Esse repouso que é a deposição, a oferenda da obra ao espaço já aberto da , não é um repouso sem máculas: no interior da obra, na medida em que erige um Mundo e faz vir a Terra, suscita-se um combate (Streit) entre estas duas instâncias: é na efectividade deste conflito que reside o ser-obra da obra.
É que, se o Mundo aspira à dominação, ele não pode contudo afastar-se da Terra, tal como o apolíneo não pode afastar-se do dionisíaco, pois que se funda sobre ela, qual templo deposto sobre a solidez do rochedo. E nem lhe é possível resvalar para esse fundo etónico que é a própria Terra, impenetrabilidade que o não acolhe. Por sua vez, esta, enquanto pujança e força sempre doadora, para brotar e ser autenticamente si-mesma não pode renunciar ao aberto do mundo e sempre colide com este espaço téctico – expressão a um tempo da expansão e fechamento sobre si. Mas: «Como se produz no ser-obra, isto é, agora, na efectividade do combate, o advento da verdade? O que é a verdade» .
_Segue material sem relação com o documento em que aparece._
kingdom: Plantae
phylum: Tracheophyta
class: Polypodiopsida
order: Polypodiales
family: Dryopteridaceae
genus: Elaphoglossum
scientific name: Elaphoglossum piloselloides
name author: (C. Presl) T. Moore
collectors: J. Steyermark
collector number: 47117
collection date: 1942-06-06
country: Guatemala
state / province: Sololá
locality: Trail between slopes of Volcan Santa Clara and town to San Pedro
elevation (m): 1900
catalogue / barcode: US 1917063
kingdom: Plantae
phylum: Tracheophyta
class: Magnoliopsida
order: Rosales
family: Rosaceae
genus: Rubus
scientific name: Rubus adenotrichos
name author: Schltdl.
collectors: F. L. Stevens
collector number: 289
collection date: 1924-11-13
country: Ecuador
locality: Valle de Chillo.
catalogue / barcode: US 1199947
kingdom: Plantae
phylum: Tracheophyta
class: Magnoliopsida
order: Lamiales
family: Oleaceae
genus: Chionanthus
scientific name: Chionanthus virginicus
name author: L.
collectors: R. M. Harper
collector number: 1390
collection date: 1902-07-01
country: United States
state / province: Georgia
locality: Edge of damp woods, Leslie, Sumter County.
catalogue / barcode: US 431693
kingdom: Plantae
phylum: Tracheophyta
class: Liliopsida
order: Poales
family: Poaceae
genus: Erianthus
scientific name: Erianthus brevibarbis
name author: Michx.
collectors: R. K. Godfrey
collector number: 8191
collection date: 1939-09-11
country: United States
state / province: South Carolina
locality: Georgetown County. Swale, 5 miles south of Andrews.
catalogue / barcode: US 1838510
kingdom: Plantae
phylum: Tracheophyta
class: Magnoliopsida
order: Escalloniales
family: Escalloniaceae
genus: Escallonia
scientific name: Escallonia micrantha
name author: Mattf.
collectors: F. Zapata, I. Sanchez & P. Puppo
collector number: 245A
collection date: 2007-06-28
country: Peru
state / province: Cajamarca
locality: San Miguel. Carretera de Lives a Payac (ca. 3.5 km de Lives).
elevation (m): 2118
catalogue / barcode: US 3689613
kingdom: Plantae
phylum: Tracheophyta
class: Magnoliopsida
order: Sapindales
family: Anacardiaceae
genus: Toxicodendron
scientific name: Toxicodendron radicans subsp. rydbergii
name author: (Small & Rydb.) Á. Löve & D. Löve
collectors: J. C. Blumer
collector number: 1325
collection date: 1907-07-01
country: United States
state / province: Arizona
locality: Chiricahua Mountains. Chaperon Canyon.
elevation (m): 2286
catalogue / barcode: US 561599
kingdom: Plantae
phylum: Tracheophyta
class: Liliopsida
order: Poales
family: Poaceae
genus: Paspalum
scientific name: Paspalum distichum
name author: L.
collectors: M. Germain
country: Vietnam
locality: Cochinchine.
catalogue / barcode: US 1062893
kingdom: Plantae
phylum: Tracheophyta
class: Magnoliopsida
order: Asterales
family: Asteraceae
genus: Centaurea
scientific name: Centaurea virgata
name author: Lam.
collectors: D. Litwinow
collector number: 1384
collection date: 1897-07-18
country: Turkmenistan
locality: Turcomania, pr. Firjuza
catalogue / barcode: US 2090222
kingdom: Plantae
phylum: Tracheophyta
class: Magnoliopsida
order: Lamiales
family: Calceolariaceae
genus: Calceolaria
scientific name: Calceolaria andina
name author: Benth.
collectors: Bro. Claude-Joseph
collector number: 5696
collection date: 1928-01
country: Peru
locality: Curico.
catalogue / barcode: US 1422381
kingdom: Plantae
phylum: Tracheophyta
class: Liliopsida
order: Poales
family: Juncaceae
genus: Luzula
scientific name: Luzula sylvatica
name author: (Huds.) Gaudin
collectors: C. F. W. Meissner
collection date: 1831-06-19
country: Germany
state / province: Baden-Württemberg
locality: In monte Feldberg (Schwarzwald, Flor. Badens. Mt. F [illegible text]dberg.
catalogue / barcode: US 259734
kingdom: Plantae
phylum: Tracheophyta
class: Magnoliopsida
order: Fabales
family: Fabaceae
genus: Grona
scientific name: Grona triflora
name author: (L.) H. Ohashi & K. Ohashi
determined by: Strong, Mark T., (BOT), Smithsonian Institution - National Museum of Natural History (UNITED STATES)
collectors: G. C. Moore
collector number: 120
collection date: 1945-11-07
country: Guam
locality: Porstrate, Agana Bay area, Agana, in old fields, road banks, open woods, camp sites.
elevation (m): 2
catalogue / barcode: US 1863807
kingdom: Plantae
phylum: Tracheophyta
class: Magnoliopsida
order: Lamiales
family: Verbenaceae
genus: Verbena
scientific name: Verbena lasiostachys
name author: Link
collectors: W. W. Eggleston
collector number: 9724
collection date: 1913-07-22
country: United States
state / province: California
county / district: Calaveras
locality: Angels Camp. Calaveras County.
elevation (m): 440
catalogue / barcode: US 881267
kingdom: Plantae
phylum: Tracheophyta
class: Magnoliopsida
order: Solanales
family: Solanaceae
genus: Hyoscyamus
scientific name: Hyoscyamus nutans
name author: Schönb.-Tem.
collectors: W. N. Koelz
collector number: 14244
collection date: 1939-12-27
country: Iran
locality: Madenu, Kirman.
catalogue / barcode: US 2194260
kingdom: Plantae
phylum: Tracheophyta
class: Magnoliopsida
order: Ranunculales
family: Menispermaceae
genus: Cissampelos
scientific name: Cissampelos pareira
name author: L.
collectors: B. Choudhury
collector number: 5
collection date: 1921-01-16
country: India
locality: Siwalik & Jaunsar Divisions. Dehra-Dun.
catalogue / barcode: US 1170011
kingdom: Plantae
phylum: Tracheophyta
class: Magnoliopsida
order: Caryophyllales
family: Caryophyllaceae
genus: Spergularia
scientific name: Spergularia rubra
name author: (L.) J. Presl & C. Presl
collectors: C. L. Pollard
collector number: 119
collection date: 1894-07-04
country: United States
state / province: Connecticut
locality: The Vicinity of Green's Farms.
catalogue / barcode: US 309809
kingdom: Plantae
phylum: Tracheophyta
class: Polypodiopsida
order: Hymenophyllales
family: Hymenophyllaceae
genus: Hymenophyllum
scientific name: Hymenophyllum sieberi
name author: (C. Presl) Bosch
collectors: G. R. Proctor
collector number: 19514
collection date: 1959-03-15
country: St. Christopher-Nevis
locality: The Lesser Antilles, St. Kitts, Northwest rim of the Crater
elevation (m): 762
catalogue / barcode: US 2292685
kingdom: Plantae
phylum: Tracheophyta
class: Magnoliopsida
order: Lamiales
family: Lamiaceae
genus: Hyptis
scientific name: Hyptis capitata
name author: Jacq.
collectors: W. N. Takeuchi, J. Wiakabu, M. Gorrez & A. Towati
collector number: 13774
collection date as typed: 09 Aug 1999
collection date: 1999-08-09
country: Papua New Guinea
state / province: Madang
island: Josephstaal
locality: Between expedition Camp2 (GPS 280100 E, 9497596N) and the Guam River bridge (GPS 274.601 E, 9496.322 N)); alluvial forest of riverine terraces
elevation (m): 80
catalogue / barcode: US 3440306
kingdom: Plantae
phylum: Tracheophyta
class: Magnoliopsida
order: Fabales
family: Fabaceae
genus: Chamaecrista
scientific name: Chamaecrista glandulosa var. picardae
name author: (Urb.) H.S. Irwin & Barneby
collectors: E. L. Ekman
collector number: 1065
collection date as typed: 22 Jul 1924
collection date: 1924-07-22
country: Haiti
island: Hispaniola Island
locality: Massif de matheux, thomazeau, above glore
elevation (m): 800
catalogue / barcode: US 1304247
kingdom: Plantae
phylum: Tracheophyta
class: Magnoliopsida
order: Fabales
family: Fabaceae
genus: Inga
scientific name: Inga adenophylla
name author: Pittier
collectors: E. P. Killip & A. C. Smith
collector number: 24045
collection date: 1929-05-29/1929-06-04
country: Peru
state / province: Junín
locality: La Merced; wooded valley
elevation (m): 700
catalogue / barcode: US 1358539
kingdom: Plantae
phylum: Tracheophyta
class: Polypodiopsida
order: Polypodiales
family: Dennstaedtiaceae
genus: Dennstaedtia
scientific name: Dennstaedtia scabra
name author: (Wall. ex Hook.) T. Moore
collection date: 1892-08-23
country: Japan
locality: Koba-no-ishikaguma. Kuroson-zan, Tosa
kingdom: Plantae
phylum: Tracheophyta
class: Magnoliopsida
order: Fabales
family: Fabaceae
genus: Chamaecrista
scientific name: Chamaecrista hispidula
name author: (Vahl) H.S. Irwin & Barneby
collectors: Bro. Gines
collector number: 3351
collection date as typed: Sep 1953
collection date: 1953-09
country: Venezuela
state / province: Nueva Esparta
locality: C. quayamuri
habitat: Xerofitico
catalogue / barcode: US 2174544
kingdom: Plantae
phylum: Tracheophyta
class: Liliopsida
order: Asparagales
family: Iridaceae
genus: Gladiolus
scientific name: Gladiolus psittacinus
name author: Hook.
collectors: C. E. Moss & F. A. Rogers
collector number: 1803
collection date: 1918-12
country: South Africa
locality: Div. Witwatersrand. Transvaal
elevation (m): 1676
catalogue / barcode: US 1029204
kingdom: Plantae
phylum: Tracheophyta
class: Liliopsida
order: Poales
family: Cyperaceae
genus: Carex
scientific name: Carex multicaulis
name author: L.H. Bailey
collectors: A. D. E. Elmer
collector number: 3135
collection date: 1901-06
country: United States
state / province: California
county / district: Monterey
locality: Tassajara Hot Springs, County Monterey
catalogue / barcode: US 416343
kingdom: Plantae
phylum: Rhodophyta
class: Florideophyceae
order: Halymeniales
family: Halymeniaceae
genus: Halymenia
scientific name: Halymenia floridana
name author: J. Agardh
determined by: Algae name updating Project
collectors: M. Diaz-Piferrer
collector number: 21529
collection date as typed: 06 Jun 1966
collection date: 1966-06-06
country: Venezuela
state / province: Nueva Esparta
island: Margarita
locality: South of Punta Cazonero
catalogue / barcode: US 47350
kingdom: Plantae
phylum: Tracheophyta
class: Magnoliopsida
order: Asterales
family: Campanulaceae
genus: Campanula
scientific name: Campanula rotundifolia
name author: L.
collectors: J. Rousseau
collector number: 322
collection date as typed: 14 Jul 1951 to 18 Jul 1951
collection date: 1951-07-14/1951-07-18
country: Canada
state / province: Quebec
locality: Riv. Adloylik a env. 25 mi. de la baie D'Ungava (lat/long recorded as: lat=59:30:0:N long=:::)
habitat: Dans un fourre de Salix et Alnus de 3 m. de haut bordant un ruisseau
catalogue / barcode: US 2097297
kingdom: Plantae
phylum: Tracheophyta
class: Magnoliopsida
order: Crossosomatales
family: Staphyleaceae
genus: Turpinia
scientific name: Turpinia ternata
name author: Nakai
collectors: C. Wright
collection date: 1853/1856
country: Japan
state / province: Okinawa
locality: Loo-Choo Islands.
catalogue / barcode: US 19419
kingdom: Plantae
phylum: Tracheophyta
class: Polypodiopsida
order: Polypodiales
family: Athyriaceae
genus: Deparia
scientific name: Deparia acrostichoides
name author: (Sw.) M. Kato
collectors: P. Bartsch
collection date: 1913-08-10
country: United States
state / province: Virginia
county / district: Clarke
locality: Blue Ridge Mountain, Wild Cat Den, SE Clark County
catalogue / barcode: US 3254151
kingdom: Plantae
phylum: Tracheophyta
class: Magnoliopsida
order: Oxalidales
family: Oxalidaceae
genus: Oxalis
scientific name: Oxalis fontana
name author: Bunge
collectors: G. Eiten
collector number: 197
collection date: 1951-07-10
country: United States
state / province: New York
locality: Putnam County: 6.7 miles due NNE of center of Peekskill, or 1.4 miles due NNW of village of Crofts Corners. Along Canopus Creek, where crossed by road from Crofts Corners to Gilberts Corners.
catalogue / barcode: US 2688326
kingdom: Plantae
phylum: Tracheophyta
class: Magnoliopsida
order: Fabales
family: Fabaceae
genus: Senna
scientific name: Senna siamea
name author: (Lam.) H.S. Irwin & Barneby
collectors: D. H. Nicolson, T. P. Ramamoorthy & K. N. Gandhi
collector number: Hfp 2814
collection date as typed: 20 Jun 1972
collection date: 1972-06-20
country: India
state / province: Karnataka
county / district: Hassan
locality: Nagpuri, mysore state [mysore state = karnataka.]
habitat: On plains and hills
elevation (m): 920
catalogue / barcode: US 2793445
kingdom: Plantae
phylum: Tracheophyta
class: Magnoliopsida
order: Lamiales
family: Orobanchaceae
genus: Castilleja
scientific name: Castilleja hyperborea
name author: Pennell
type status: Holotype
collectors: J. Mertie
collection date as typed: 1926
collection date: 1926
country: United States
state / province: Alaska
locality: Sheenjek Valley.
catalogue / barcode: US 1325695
É, de facto, nesta interrogação que ganhamos consciência que a tematização heideggeriana não atinge ainda aqui o seu intento fundamental, antes requerendo uma perspectivação que adiante à dicotomia Mundo/Terra outra mais radical, a saber, a que atine à essência da própria verdade como des-velamento (Unverborgenheit).
O combate Mundo/Terra é ainda metafísico, tem realidade no seio de tudo o que é, na abertura do ente, fazendo porém adivinhar um outro per-passante, mais originário e fundante. É certo que, sendo reserva no interior da clareira, a Terra é o que de mais ser há no ‘visível’ – porém, não é o autenticamente ser heideggeriano, antes remetendo para ele. Terra e Mundo são os dois ramos em que se bifurca a dimensão clareante da verdade, instância impessoal, que acolhe em si mesma um suspenso, sob o modo de uma dupla reserva: verdade é clareira e retraimento, luz e obnubilação.
Consignando em si o enlaço combativo destes dois termos, a obra faz advir em si a eclosão (Aufbruch) do ente no seu todo. «Mas como advém a verdade? Resposta: ela advém em alguns, raros, modos essenciais. Um dos modos nos quais a verdade se desdobra, é o ser-obra da obra» . Indicia-se, pois, aqui, uma oposição suscitadora de um conflito ainda mais original do que o que retratámos à pouco.
É numa aproximação à questão fundamental do Ser e da diferença ontológica que a tematização heideggeriana irá conceber a obra de arte como acontecimento originário e a instauração da verdade na obra como momento radicalmente inaugural.